= Lycomedes of Thebes =

In Greek mythology, Lycomedes (Ancient Greek: Λυκομήδης Lykomedes) was a Theban armed sentry with Thrasymedes, son of Nestor during the Trojan War.

== Family ==
Lycomedes was the son of Theban regent, Creon of Thebes and possibly his wife Eurydice or Henioche, and thus, the brother of Menoeceus (Megareus), Haemon, Megara, Pyrrha and Henoiche.

== Mythology ==
Lycomedes fought on the side of the Argives in the Trojan War. No real significant background is given about him in the Iliad. He was listed among the younger leaders and was not a king but of second rank. In the tenth year of the struggle when the Trojans have surrounded the Greeks in their ship's camp, Lycomedes stood as one of the seven guard commanders at nighttime in Book IX at the Greek wall. Other six captains of the sentinels were Thrasymedes, Ascalaphus, Ialmenus, Meriones, Aphareus and Deïpyrus.

When Telamonian Ajax and Teucer had to leave their position on Hector's assault on the wall to deal with Sarpedon's division, Aias ordered Lykomedes to help Ajax the Lesser to help deal with Hector's press. He also continued in action when Hector and the Trojan forces broke through the Greek wall. A day later, when Patroclus threw himself back into battle, the Greeks knew how to break through the encirclement and the comrade-in-law of Lycomedes, Liocritus was killed. With great sadness, Lycomedes who saw what had happen, rushed off on his dead friend.
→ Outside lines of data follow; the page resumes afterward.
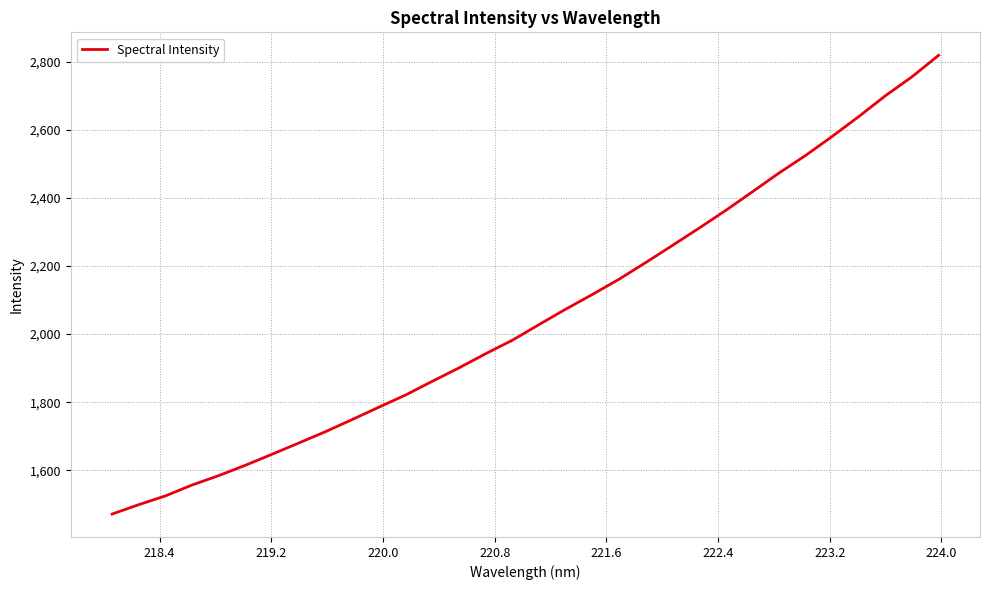

What is the difference between the maximum and minimum values?

1346.9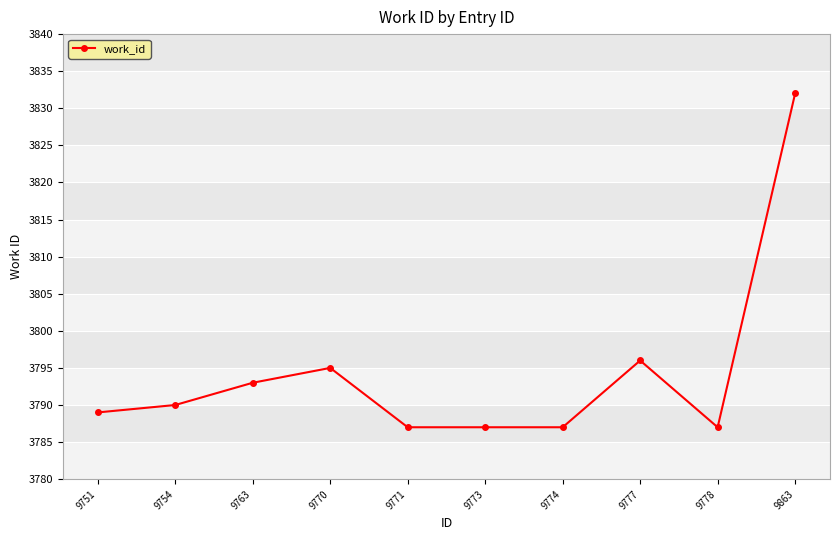

What is the value of the 6th point from the left?

3787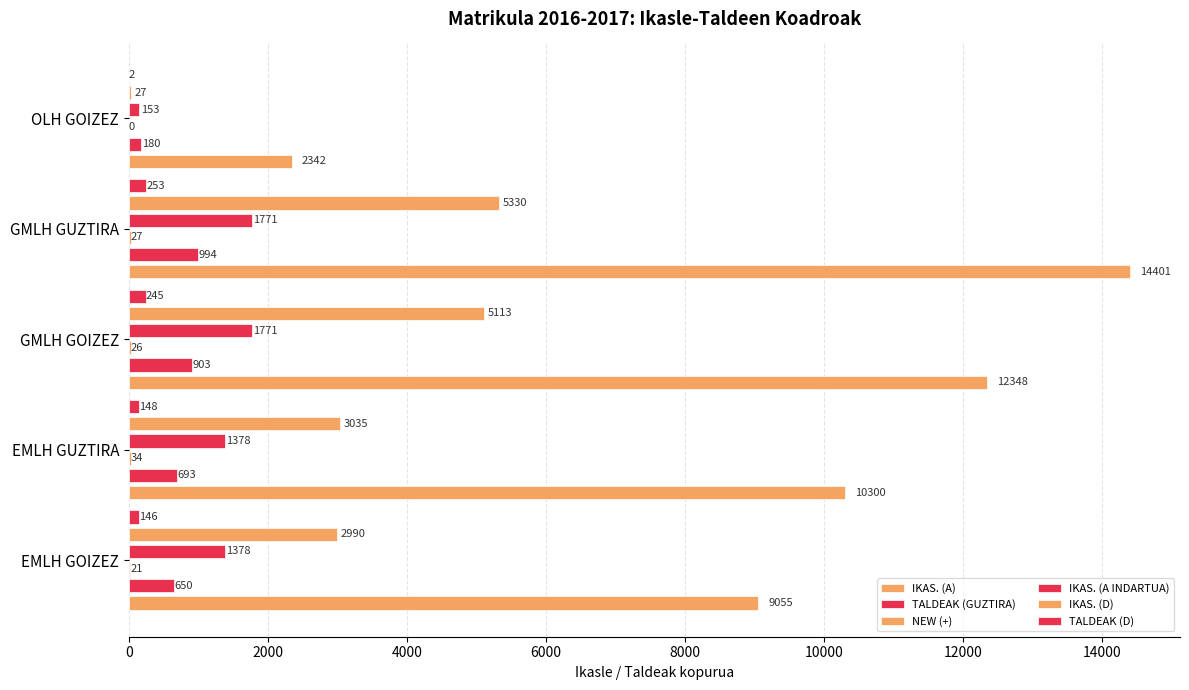

What is the average value of the NEW (+) series?

22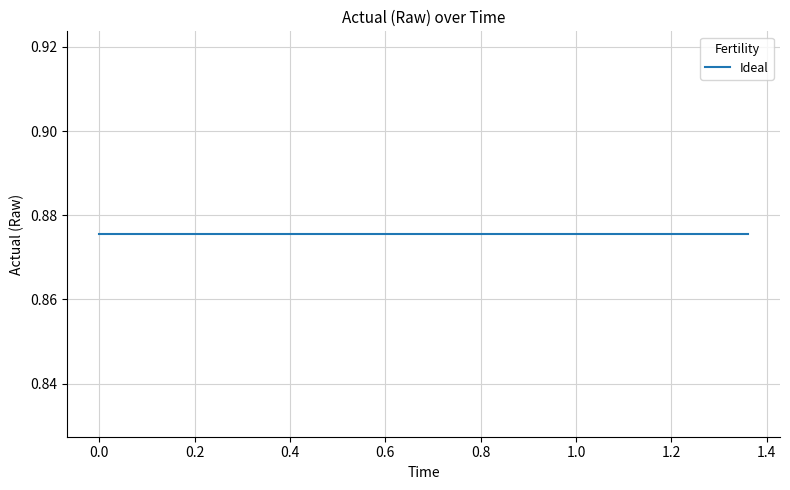

Is it true that the value at 0.24 is 0.1?

False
Once there, he cast of his bright spear to smote Trojan leader Apisaon in the liver below the midriff and straightway loosed his knees.

Later on, Lycomedes was one of the Greeks who takes gifts for Achilles from the tent of King Agamemnon as these two decisions to settle their dispute. During later fights, Lycomedes was wounded on his wrist or head and ankle by the Trojan Agenor.